GOAL OF THE EXERCISE: Find each line of the records that contains the word "this", and copy those lines in full.

DATA:
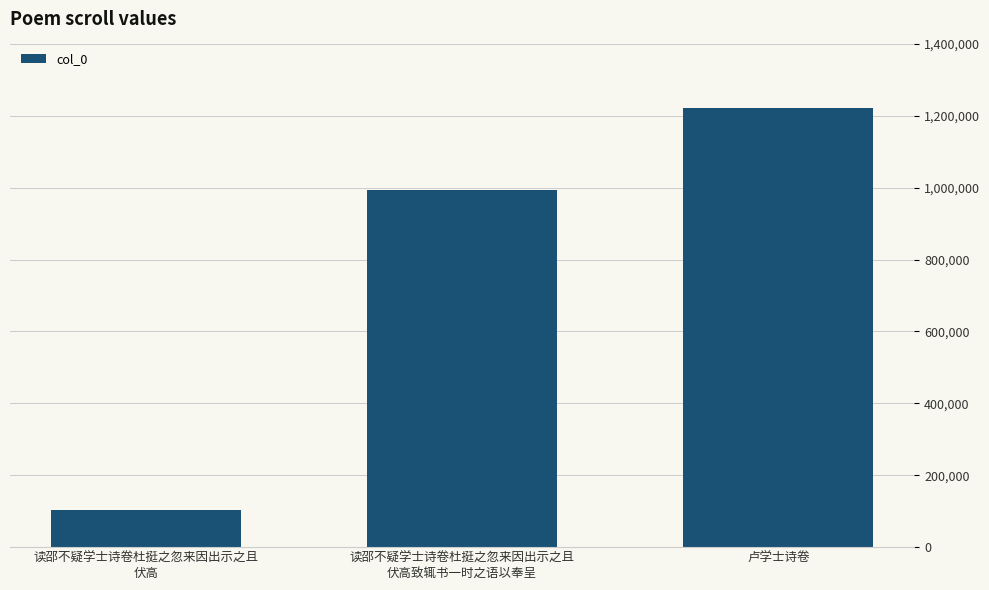

Reading left to right, extract all data points from this chart.

读邵不疑学士诗卷杜挺之忽来因出示之且
伏高=103685	读邵不疑学士诗卷杜挺之忽来因出示之且
伏高致辄书一时之语以奉呈=993083	卢学士诗卷=1222540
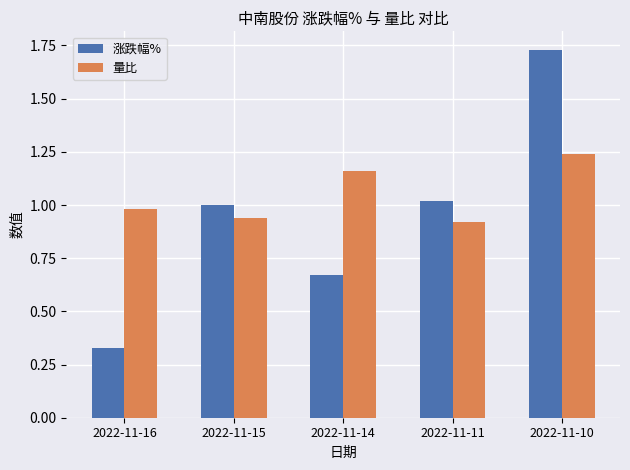

What are all the series names shown in the legend?

涨跌幅%, 量比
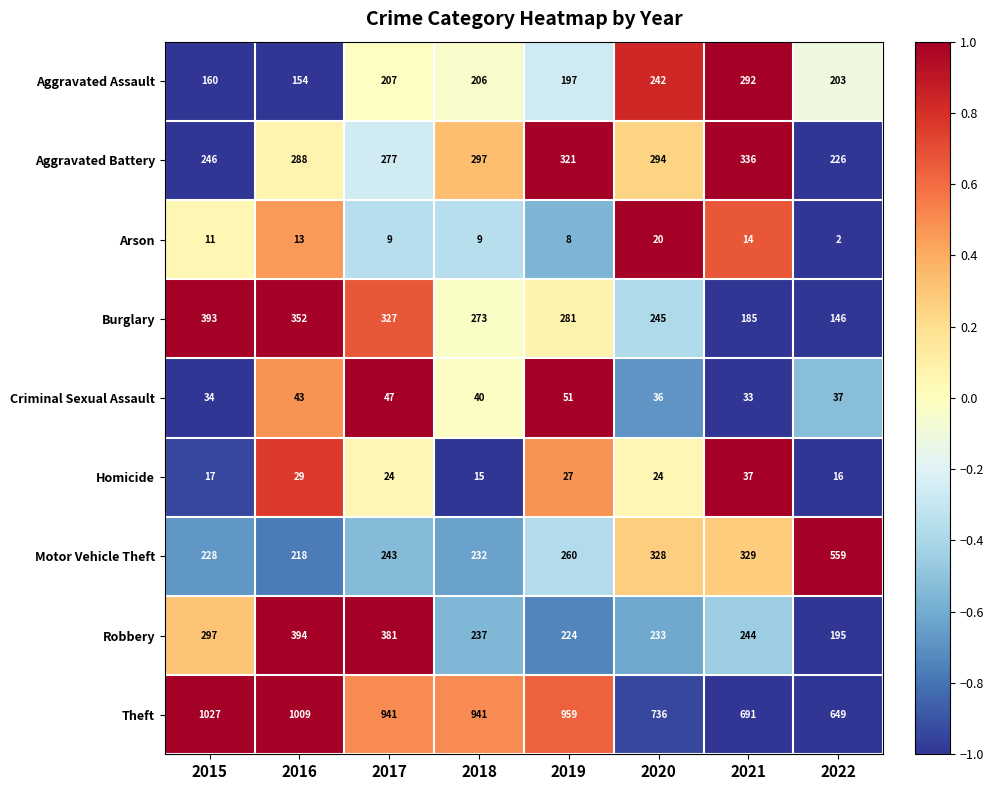

The Aggravated Assault series shows 160 at 2015. True or false?

True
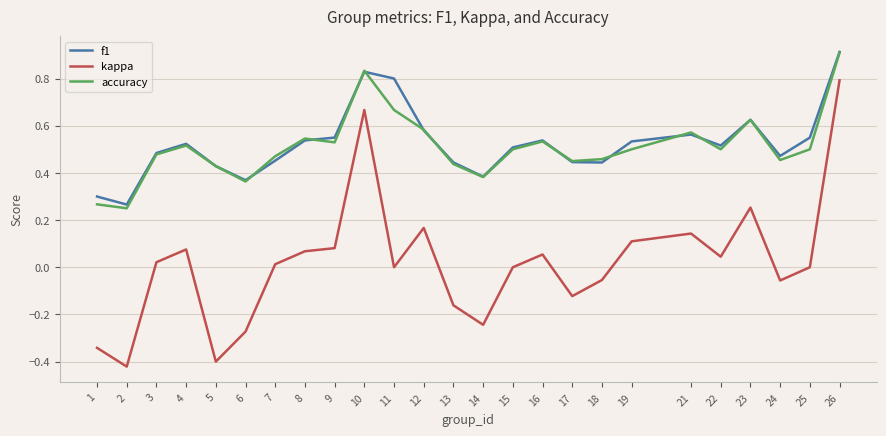

True or false: kappa has a value of 0.3 at 10.

False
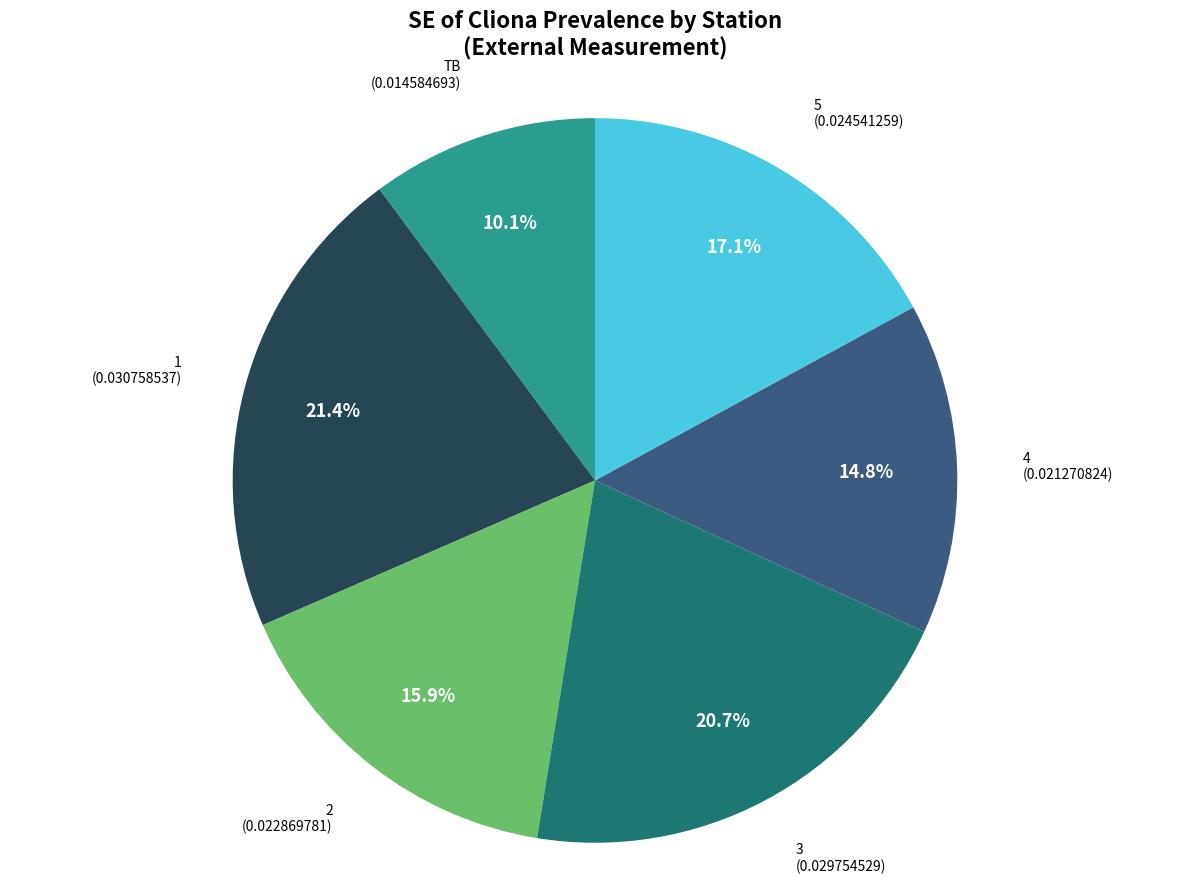

Is there a majority slice in this chart?

No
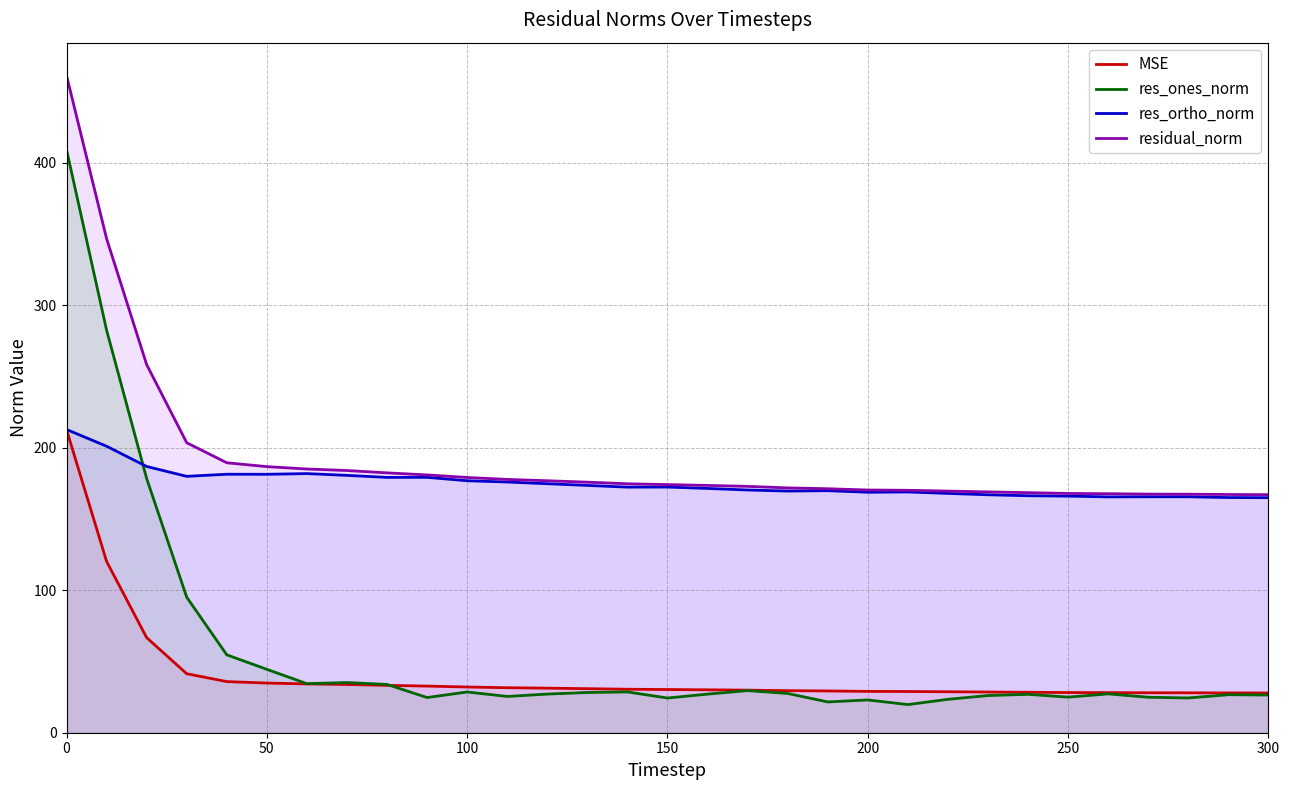

Which series has the largest range (max minus min)?

res_ones_norm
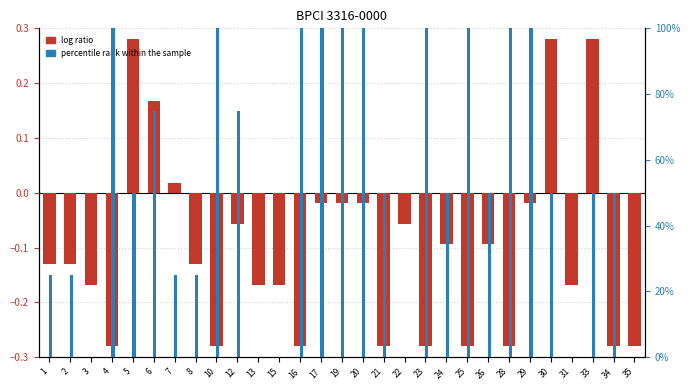

What is the spread (max minus min) of values at 19?

100.0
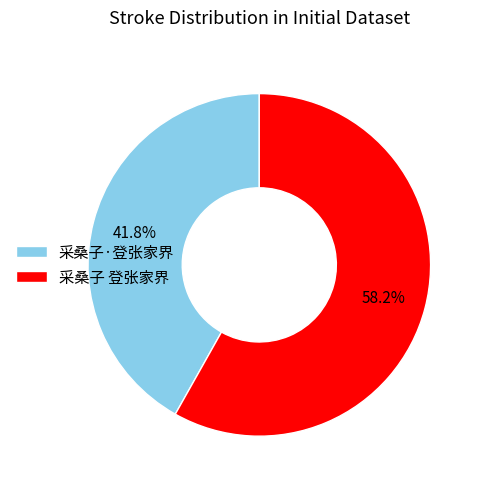

To the nearest percent, what is the difference between the largest and smallest slice percentages?

16%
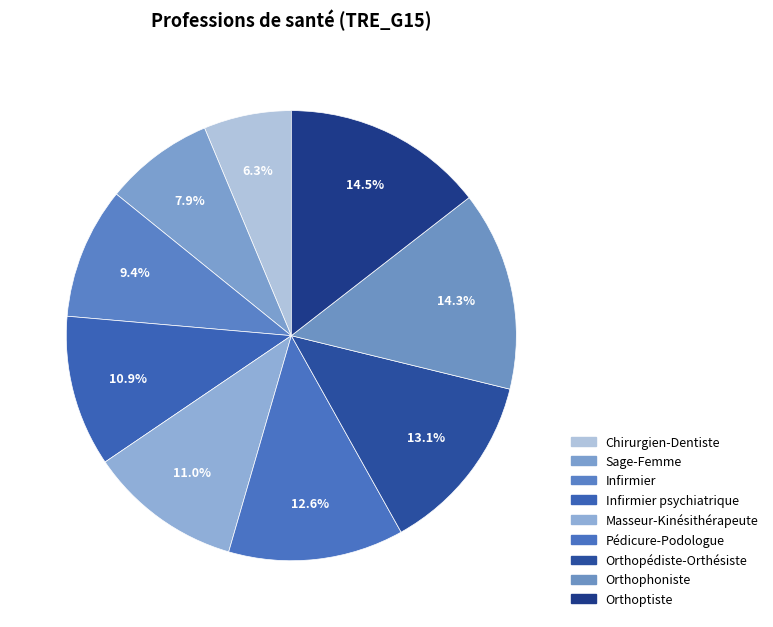

Combined, do Sage-Femme and Infirmier account for over 50%?

No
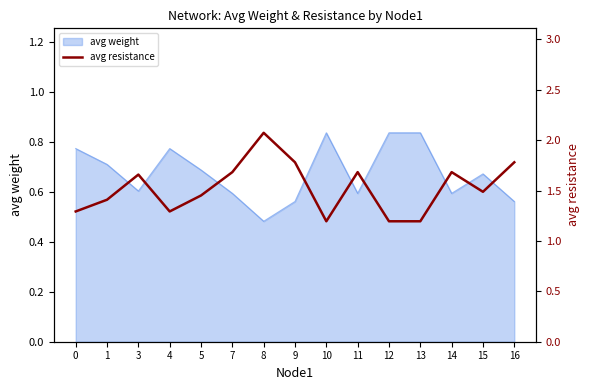

Is it true that the value at 11 is 1.7?

True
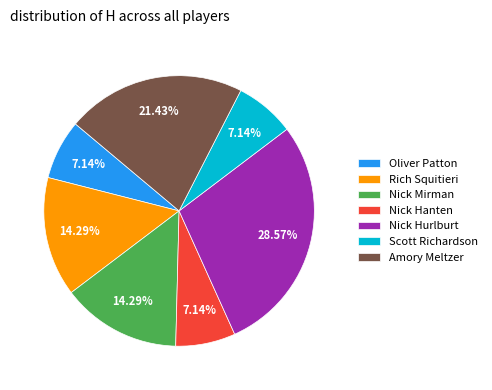

Is the sum of Rich Squitieri and Nick Hurlburt greater than half?

No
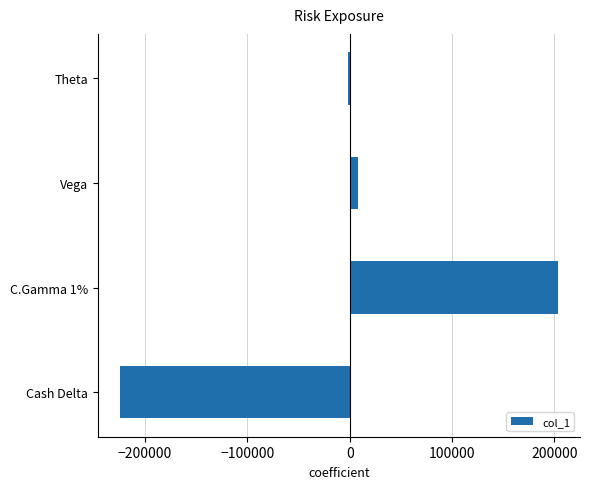

Which has a higher value, C.Gamma 1% or Cash Delta?

C.Gamma 1%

OUTPUT BELOW:
Reading left to right, extract all data points from this chart.
Is there a majority slice in this chart?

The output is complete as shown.